Grazie alle fonderie cresce il riutilizzo dei rottami metallici

Negli ultimi anni la percentuale di materiali di recupero utilizzata in sostituzione di materie prime “vergini” è arrivata a toccare quota 75% per le fonderie dotate di forni elettrici.

di G.S.

Se pensate che le fonderie siano la classica industria pesante che consuma materie prime e produce sostanze inquinanti forse vi state sbagliando: il primo Rapporto di Sostenibilità del comparto, realizzato da Assofond, l’associazione di Confindustria che rappresenta le fonderie italiane, racconta infatti una storia diversa, pur senza nascondere sotto il tappeto le criticità di un settore produttivo complesso.
“Il nostro settore – racconta il Presidente di Assofond Roberto Ariotti – mette in pratica da sempre un meccanismo di economia circolare molto avanzato: è grazie alle fonderie e alla loro tecnologia, infatti, che buona parte dei materiali metallici giunti a “fine vita” viene riciclata e riutilizzata per realizzare nuovi prodotti”. Le fonderie producono manufatti industriali o artistici portando a fusione i metalli, colandoli in forme di materiale refrattario o in stampi metallici e facendoli raffreddare in modo da far loro acquisire la forma desiderata. Grazie a questo processo si possono produrre manufatti di piccole o di grandi dimensioni: si va dai dischi freno montati sulle auto fino a componenti per impianti eolici da decine di tonnellate, passando per oggetti diversissimi fra loro come ad esempio componenti interni dei motori a scoppio o elementi di arredo urbano. Il processo produttivo delle fonderie rappresenta, inoltre, un importante esempio di economia circolare, perché la “materia prima” con cui queste aziende lavorano è costituita in larga parte da rottami metallici che vengono fusi e riutilizzati anziché smaltiti in discarica.

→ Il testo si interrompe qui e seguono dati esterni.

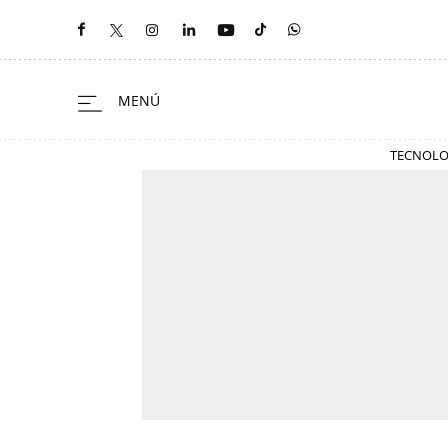
TECNOLO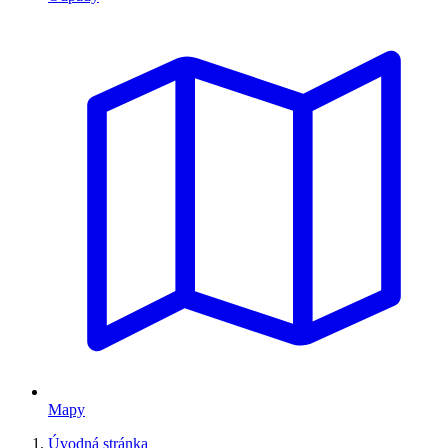
Mapy
Úvodná stránka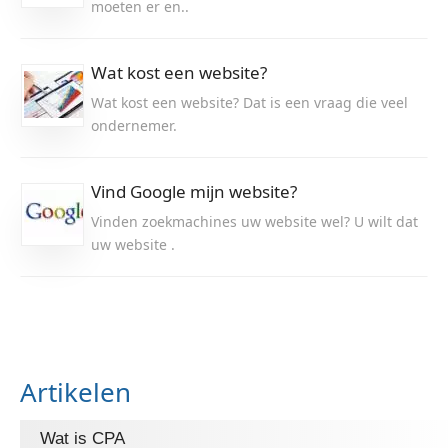
moeten er en..
Wat kost een website?
Wat kost een website? Dat is een vraag die veel
ondernemer.
Vind Google mijn website?
Vinden zoekmachines uw website wel? U wilt dat
uw website .
Artikelen
Wat is CPA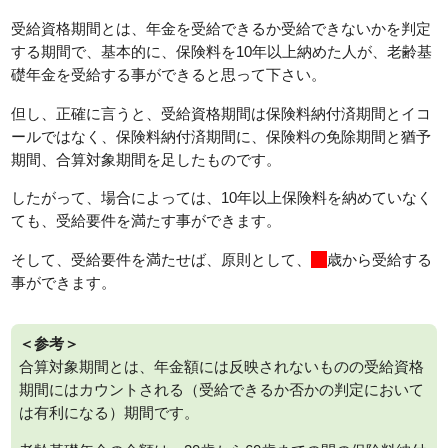
受給資格期間とは、年金を受給できるか受給できないかを判定
する期間で、基本的に、保険料を10年以上納めた人が、老齢基
礎年金を受給する事ができると思って下さい。
但し、正確に言うと、受給資格期間は保険料納付済期間とイコ
ールではなく、保険料納付済期間に、保険料の免除期間と猶予
期間、合算対象期間を足したものです。
したがって、場合によっては、10年以上保険料を納めていなく
ても、受給要件を満たす事ができます。
そして、受給要件を満たせば、原則として、
65
歳から受給する
事ができます。
＜参考＞
合算対象期間とは、年金額には反映されないものの受給資格
期間にはカウントされる（受給できるか否かの判定において
は有利になる）期間です。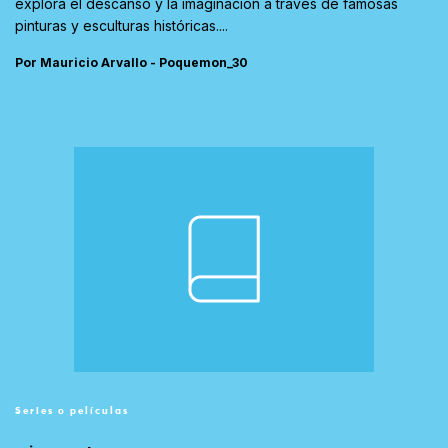
explora el descanso y la imaginación a través de famosas
pinturas y esculturas históricas....
Por Mauricio Arvallo - Poquemon_30
Series o películas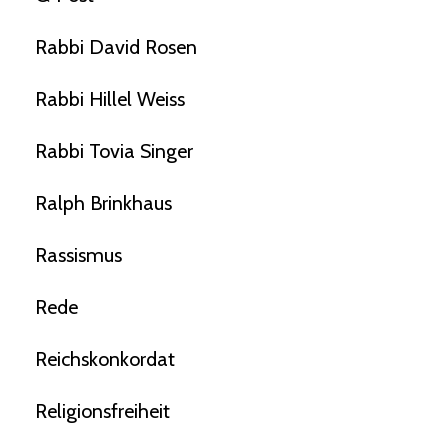
Rabbi David Rosen
Rabbi Hillel Weiss
Rabbi Tovia Singer
Ralph Brinkhaus
Rassismus
Rede
Reichskonkordat
Religionsfreiheit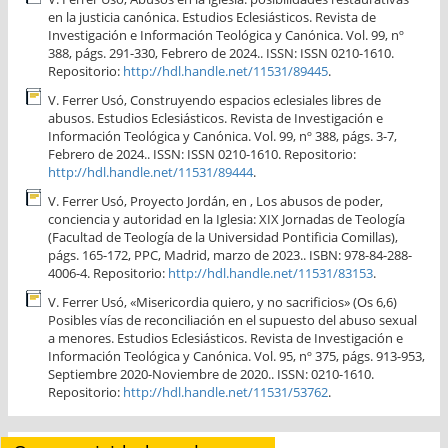
en la justicia canónica. Estudios Eclesiásticos. Revista de
Investigación e Información Teológica y Canónica. Vol. 99, nº
388, págs. 291-330, Febrero de 2024.. ISSN: ISSN 0210-1610.
Repositorio:
http://hdl.handle.net/11531/89445
.
V. Ferrer Usó, Construyendo espacios eclesiales libres de
abusos. Estudios Eclesiásticos. Revista de Investigación e
Información Teológica y Canónica. Vol. 99, nº 388, págs. 3-7,
Febrero de 2024.. ISSN: ISSN 0210-1610. Repositorio:
http://hdl.handle.net/11531/89444
.
V. Ferrer Usó, Proyecto Jordán, en , Los abusos de poder,
conciencia y autoridad en la Iglesia: XIX Jornadas de Teología
(Facultad de Teología de la Universidad Pontificia Comillas),
págs. 165-172, PPC, Madrid, marzo de 2023.. ISBN: 978-84-288-
4006-4. Repositorio:
http://hdl.handle.net/11531/83153
.
V. Ferrer Usó, «Misericordia quiero, y no sacrificios» (Os 6,6)
Posibles vías de reconciliación en el supuesto del abuso sexual
a menores. Estudios Eclesiásticos. Revista de Investigación e
Información Teológica y Canónica. Vol. 95, nº 375, págs. 913-953,
Septiembre 2020-Noviembre de 2020.. ISSN: 0210-1610.
Repositorio:
http://hdl.handle.net/11531/53762
.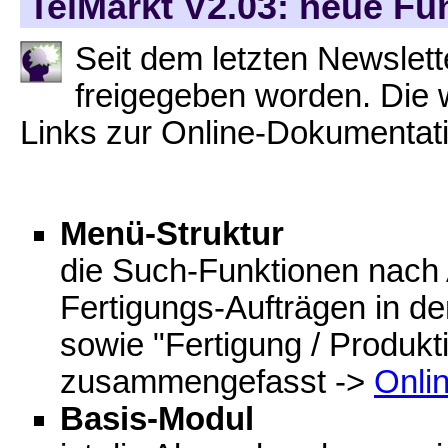
TelMarkt V2.03: neue Fu
Seit dem letzten Newslet
freigegeben worden. Die w
Links zur Online-Dokumentat
Menü-Struktur
die Such-Funktionen nach
Fertigungs-Aufträgen in d
sowie "Fertigung / Produk
zusammengefasst ->
Onli
Basis-Modul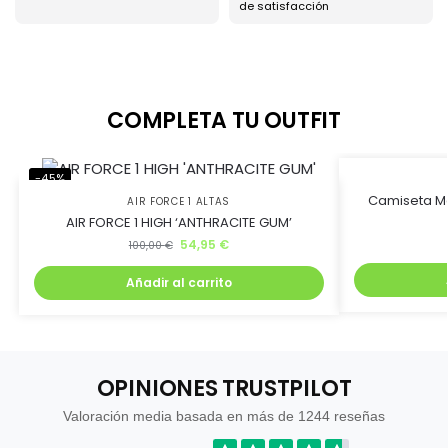
de satisfacción
COMPLETA TU OUTFIT
-45%
-73%
Camiseta Ma
AIR FORCE 1 ALTAS
AIR FORCE 1 HIGH ‘ANTHRACITE GUM’
54,95
€
100,00
€
Añadir al carrito
OPINIONES TRUSTPILOT
Valoración media basada en más de 1244 reseñas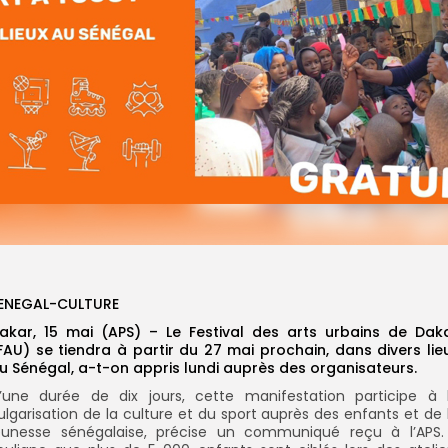
ENEGAL-CULTURE
akar, 15 mai (APS) – Le Festival des arts urbains de Dak
FAU) se tiendra à partir du 27 mai prochain, dans divers lie
u Sénégal, a-t-on appris lundi auprès des organisateurs.
’une durée de dix jours, cette manifestation participe à 
ulgarisation de la culture et du sport auprès des enfants et de 
eunesse sénégalaise, précise un communiqué reçu à l’APS. 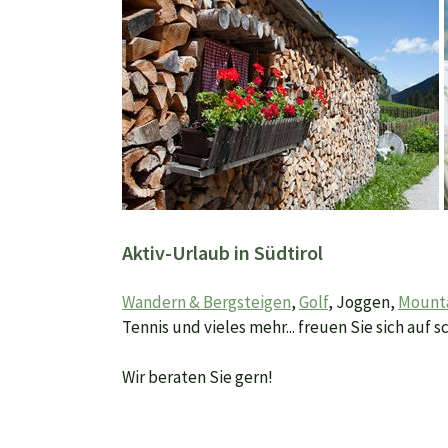
Aktiv-Urlaub in Südtirol
Wandern & Bergsteigen
,
Golf
, Joggen,
Mount
Tennis und vieles mehr... freuen Sie sich auf 
Wir beraten Sie gern!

L’impiego dei materiali di recupero cresce costantemente
Negli ultimi anni, la percentuale di materiali di recupero utilizzata in sostituzione della materia prima vergine è cresciuta costantemente, arrivando a toccare i due terzi del totale. Ciò significa da un lato ridurre, in un’ottica di valutazione del ciclo di vita integrato del prodotto, l’impatto ambientale dovuto all’estrazione, trasporto e lavorazione del minerale di ferro, dall’altro contribuire a smaltire un rifiuto che altrimenti rischierebbe di essere disperso nell’ambiente. Anche gli scarti della produzione sono reimpiegati nel processo: il 95% delle terre esauste prodotte in fonderia viene riutilizzato come materia prima, in sostituzione di sabbie e terre provenienti da attività estrattive. Un sistema perfettamente circolare, che rende le fonderie imprese “riciclone” per definizione.
“La strada da percorrere è ancora lunga – conclude Ariotti – ma siamo al lavoro per rendere sempre più “circolari” le nostre aziende. In quest’ottica, insieme ad altre associazioni e imprese rappresentative di altri settori produttivi, abbiamo aderito al progetto Effige (www.lifeeffige.eu), finanziato dall’Unione Europea, che ha l’obiettivo di introdurre il metodo PEF (Product Environmental Footprint) all’interno delle fonderie. In questo modo puntiamo a individuare un sistema di calcolo dell’impronta ambientale dei nostri prodotti lungo il loro intero ciclo di vita e a implementare soluzioni in grado di ridurla ulteriormente”.